Neither the U.N., the International Energy Agency nor any other agency projecting global energy or emissions expect China’s emissions to peak prior to 2030. The real net effect of this pledge is that as China’s GDP continues to grow at the pace its government has projected, carbon dioxide emissions from China will double by 2030. It is an intensity-based greenhouse gas (GHG) target that recognizes growth and the economy. Today, China emits nearly 30 percent of the world’s carbon dioxide, and by 2030 it will emit nearly 50 percent. Today, the U.S. emits 15 percent and has committed to an absolute 26 to 28 percent reduction in all GHGs by 2030.

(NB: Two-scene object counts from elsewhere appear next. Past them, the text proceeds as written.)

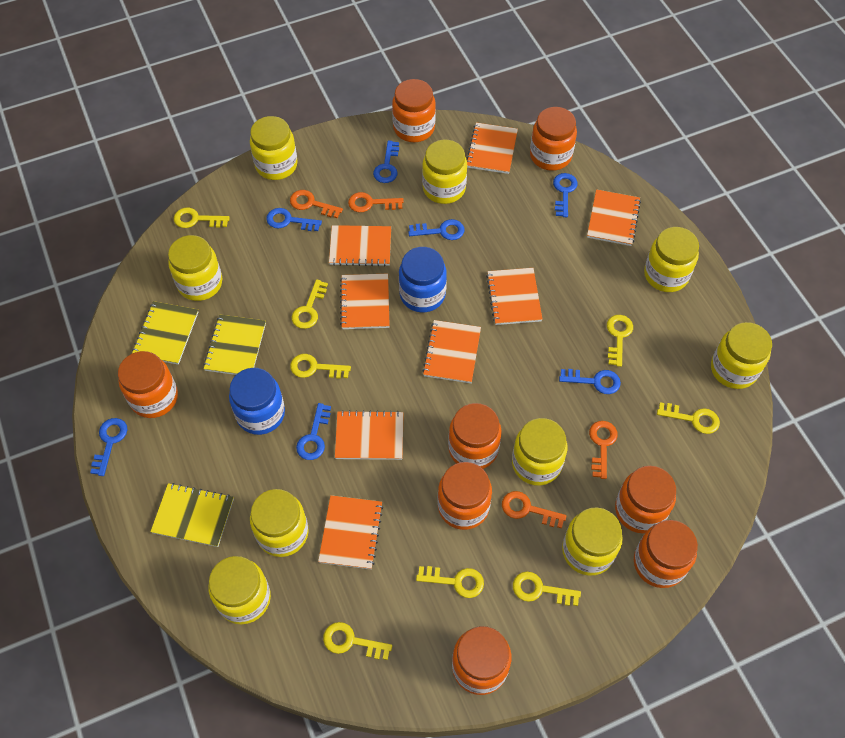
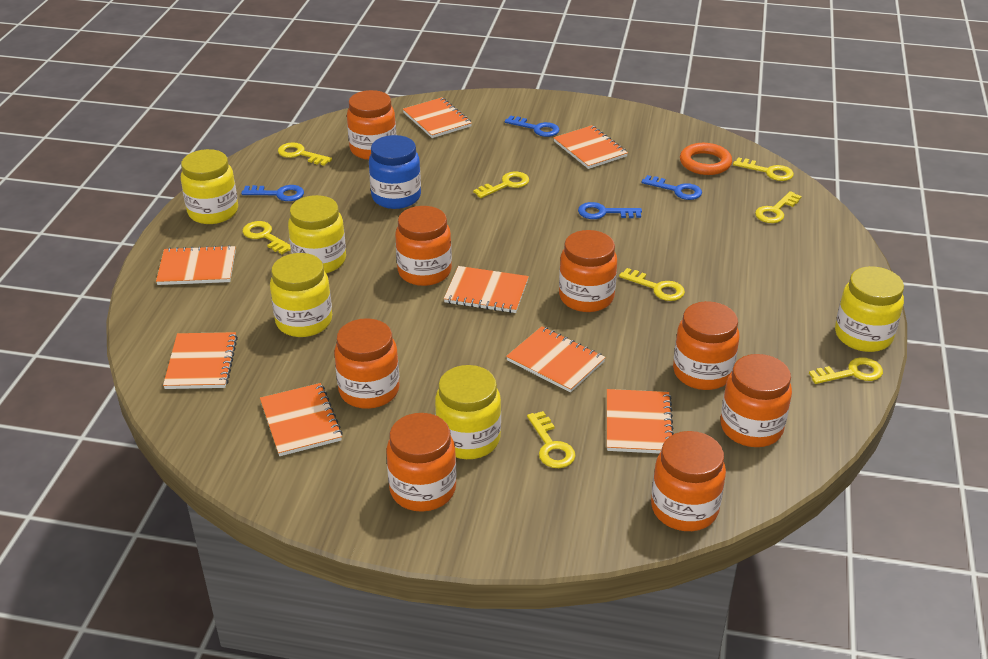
blue jar: [229,368,285,435] [399,247,447,312] = 2 -> [369,135,421,209] = 1
blue key: [90,418,128,476] [266,208,322,231] [296,403,331,460] [373,140,399,183] [408,219,465,240] [553,173,578,217] [559,369,621,394] = 7 -> [241,185,304,201] [505,116,559,137] [578,202,642,219] [641,175,702,200] = 4
orange key: [290,190,343,218] [348,192,404,212] [502,491,567,528] [589,421,618,479] = 4 -> none = 0
orange ring: none = 0 -> [680,143,732,175] = 1
yellow jar: [168,235,222,301] [208,556,271,624] [250,116,298,180] [250,489,309,557] [422,140,467,204] [512,418,567,486] [562,507,623,576] [644,227,699,292] [711,322,772,389] = 9 -> [181,149,238,224] [270,253,332,337] [288,195,346,273] [435,365,501,459] [835,266,904,352] = 5
yellow notebook: [132,301,198,365] [150,483,234,547] [203,315,266,375] = 3 -> none = 0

Now let’s examine the irony of the pledge and its celebration by the U.S. administration. President George W. Bush announced an identical carbon dioxide intensity-based GHG rule for the U.S. in February 2002 that would have increased actual U.S. emissions by 12 percent over 2002 to 2012. Secretary of State John Kerry said as a senator in 2002, “The president, with all due respect, just can’t have it both ways. You can’t back policies that will increase pollution and then turn around and in your rhetoric mislead the American people by claiming to be helping the environment.”
Bush was accused of misleading the people, but Kerry and Obama are celebrating the Chinese pledge? Worse yet, the U.S. is pledging that its absolute carbon dioxide emissions will be reduced with no regard to GDP growth or our economic desire to grow. Actually and ironically, this U.S. commitment is likely to be a self-fulfilling prophecy, as our global competitiveness in energy costs will surely be worsened. It is not clear why Kerry finds the China commitment so exciting and such a “huge confidence builder.”
In all of this political doublespeak, one clear message cannot be lost on us all: Politicians and clever spin-masters cannot hold a candle to real transformative technology. The Chinese recognize they will be using coal and natural gas, have recognized clean coal efficiency and that technologies such as CCUS really do mitigate carbon dioxide emissions in fossil-fuel applications. They also recognize that growing economies cannot hobble themselves with an energy policy that has no fundamental support of necessary energy security or affordability — having only an environmental, single-note carbon dioxide approach. Kerry has been outspoken around Washington in his efforts to eliminate the words “clean coal technology” in our Department of Energy research and development efforts. Why? It’s critical globally! And we are to believe that this administration is not waging a war on coal?
Transformative technology — CCUS for coal and natural gas — is absolutely critical and necessary if we have any chance to achieve our climate goals. Let’s celebrate real progress through research and development investment and stop politicizing Chinese pledges for increasing carbon dioxide emissions as political victories.
McConnell is executive director of the Energy and Environment Initiative at Rice University and a former assistant secretary of energy at the Department of Energy from 2011 to 2013.